__EXCERPTED PASSAGE__
· · · ·

There is much more to the subject of added "open trust" than this brief introduction can contain, when one wants to use it to increase the security of cipher systems. Another example is the recent results reported by Tony Bartoletti in the mcg-talk listserver [MCG99], for plaintext hardening before encryption. However, for the moment, suffices to say that, demonstrably, added open trust can increase unicity -- even when publicly known to all -- and works as a type of "open-key".
Or, in other words, adequately adding open trust -- i.e., adding Open-Keys -- proved to decrease what the cipher system might disclose at most for a given length of intercepted ciphertext, under proper unicity conditions -- notwithstanding the public's full knowledge about such trust (and, the attacker's). With Open-Keys, the more the attacker knows the safer the system is.
Of course, the same feature is trivially true for "closed trust" -- i.e, that which is trusted but is not publicly known, as a "secret-key". And, is the basis for current WA export limitations [WA98]-- to limit the amount of "closed trust" one may have or require. That the same feature but not the same limitation applies to "open trust" is very noteworthy -- and not controllable.
The concept that emerges from such discussions is that since Open-Keys can provably enhance the security of too-short secret-keys, it is worthwhile to investigate what are the eventual limits of such synergy. For example, is there a maximum limit to the size P of an English message that can be sent within unicity conditions for a secret-key bit-length N and an open-key bit-length M? What are the tradeoffs?
The use of open trust should not however be confused with "open ignorance" -- where "ignorance" can also be seen as "absent trust" or "Formless trust" ( cf. "Formless" as discussed in [Ger98] and "Formless trust" in trust-ref list discussions). This will be discussed in the next item.

· · · ·

__RAW DATA__
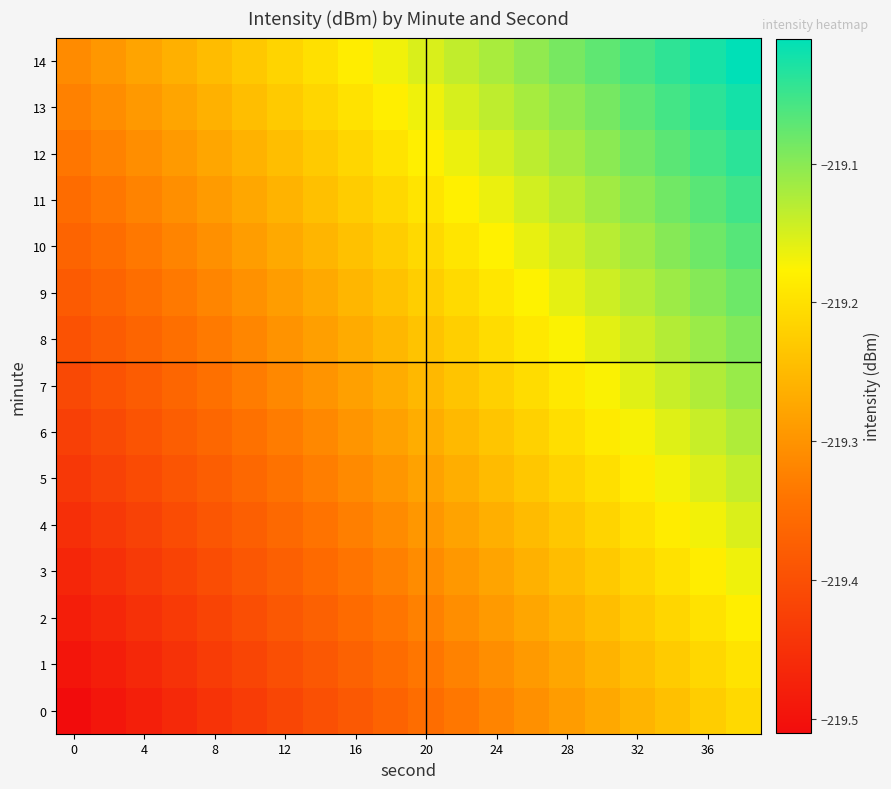

Rank the series by their maximum value, from highest to lowest.

14, 13, 12, 11, 10, 9, 8, 7, 6, 5, 4, 3, 2, 1, 0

· · · ·

__ASSIGNMENT__
Return the part of the passage on open trust that runs from "There is much" up to and including "the system is.", copied word for word.

__COMPLETED TASK__
There is much more to the subject of added "open trust" than this brief introduction can contain, when one wants to use it to increase the security of cipher systems. Another example is the recent results reported by Tony Bartoletti in the mcg-talk listserver [MCG99], for plaintext hardening before encryption. However, for the moment, suffices to say that, demonstrably, added open trust can increase unicity -- even when publicly known to all -- and works as a type of "open-key".
Or, in other words, adequately adding open trust -- i.e., adding Open-Keys -- proved to decrease what the cipher system might disclose at most for a given length of intercepted ciphertext, under proper unicity conditions -- notwithstanding the public's full knowledge about such trust (and, the attacker's). With Open-Keys, the more the attacker knows the safer the system is.